Anne Vanderdonckt

Hé Andie, dis-moi gris, Andie

Anne Vanderdonckt
Anne Vanderdonckt Directrice de la rédaction

Anne Vanderdonckt observe la société, ses évolutions, ses progrès, ses incohérences. Partage ses doutes, ses interrogations, ses enthousiasmes. Quand elle se moque, ce n’est jamais que d’elle-même.

Dans le sillage de tous les mouvements #quelque-chose et du bodypositivisme, de plus en plus de marques mettent la diversité des corps en avant. Corps plantureux, corps imparfaits, corps handicapés, amputés, corps ethnicisés, corps transgenres... Corps de 50 ans. Opportunisme? Ne soyons pas naïfs. La publicité a pour but de faire connaître et vendre des produits, pas de changer la société. Rarement elle précède le changement. Elle digère ce qui existe déjà et le régurgite au moment où le marché a intégré ces idées encore suffisamment nouvelles pour paraître originales. C’est son job, rien à redire à ça.

Il est certes étrange, et vexant, que les personnes nées avant le choc pétrolier soient brandies comme une minorité, elles auxquelles on reproche justement d’être trop nombreuses, de renverser la pyramide des âges, d’ébranler le système des pensions et de la sécurité sociale. Mais soit, ne faisons pas la fine bouche.

Désormais, il n’est plus si rare que des 45 ou 50+ présentent des produits qui ne leur sont pas spécifiquement destinés et, même si nombre de marques continuent à user de clichés d’un autre âge, ils ne sont plus obligés de jouer les caricatures de ce que par ailleurs l’immense majorité des 50+ ne sont pas: des petits vieux ayant renoncé à tout sauf à une retraite au soleil et à gaver leurs petits-enfants de douceurs authentiques et sucrées qui les enverront tout droit chez le dentiste.
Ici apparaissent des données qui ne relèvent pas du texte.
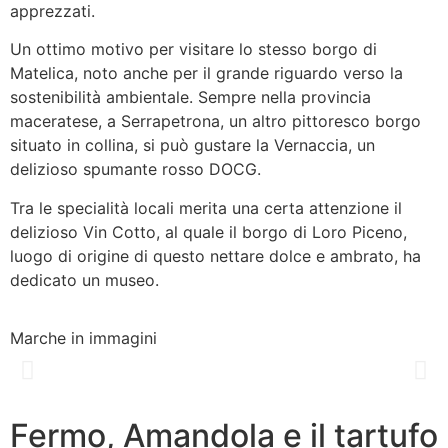
apprezzati.
Un ottimo motivo per visitare lo stesso borgo di
Matelica, noto anche per il grande riguardo verso la
sostenibilità ambientale. Sempre nella provincia
maceratese, a Serrapetrona, un altro pittoresco borgo
situato in collina, si può gustare la Vernaccia, un
delizioso spumante rosso DOCG.
Tra le specialità locali merita una certa attenzione il
delizioso Vin Cotto, al quale il borgo di Loro Piceno,
luogo di origine di questo nettare dolce e ambrato, ha
dedicato un museo.
Marche in immagini
Fermo, Amandola e il tartufo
C’est une victoire que d’ouvrir un magazine et de tomber sur une de nos magnifiques mannequins aux longs cheveux gris présentant des sous- vêtements. Une autre représentant une chaîne de produits cosmétiques. Une autre encore posant pour une marque de vêtements de sport. Mariëlle! Catherine! Marie! Et puis notre Jean qui, lui, n’a jamais dû incarner le largué numérique. Mais bon, lui, c’est un homme, ses cheveux gris évoquent le côté responsable de l’homme d’affaires arborant des montres à valeur patrimoniale.

Un autre indicateur du changement en marche, c’est le monde du cinéma. Prenez Cannes et son dernier festival. Le tapis rouge sur lequel les influenceurs, top models et créatures de téléréalité côtoient des acteurs, réalisateurs, et aussi, mais de moins en moins, quelques vraies stars. Cette année, qui a fait sensation? Sharon Stone, 63 ans, solaire avec son grand fils et sa robe de princesse Disney. Et surtout Andie MacDowell, qui restera à jamais la Carrie dont Hugh Grant tombait amoureux dans 4 mariages et un enterrement (1994). Et là, à 63 ans, cette femme dont la beauté n’a jamais été formatée, égérie de L’Oréal Paris depuis vingt-six ans, contre l’avis de son agent, rayonne sur le tapis rouge, pour la première fois avec une abondante chevelure grise. Qui, déclare-t-elle, lui donne une sensation de puissance. « Si Georges Clooney le fait, pourquoi pas moi? ». La Palme de l’audace brisant les codes dans ce royaume du paraître et de l’illusion, c’est elle qui l’a décrochée. Oser être soi. Clamer que vieillir n’est pas une maladie honteuse, quel que soit son sexe. Hé Andie, on te dit oui, cent fois oui Andie!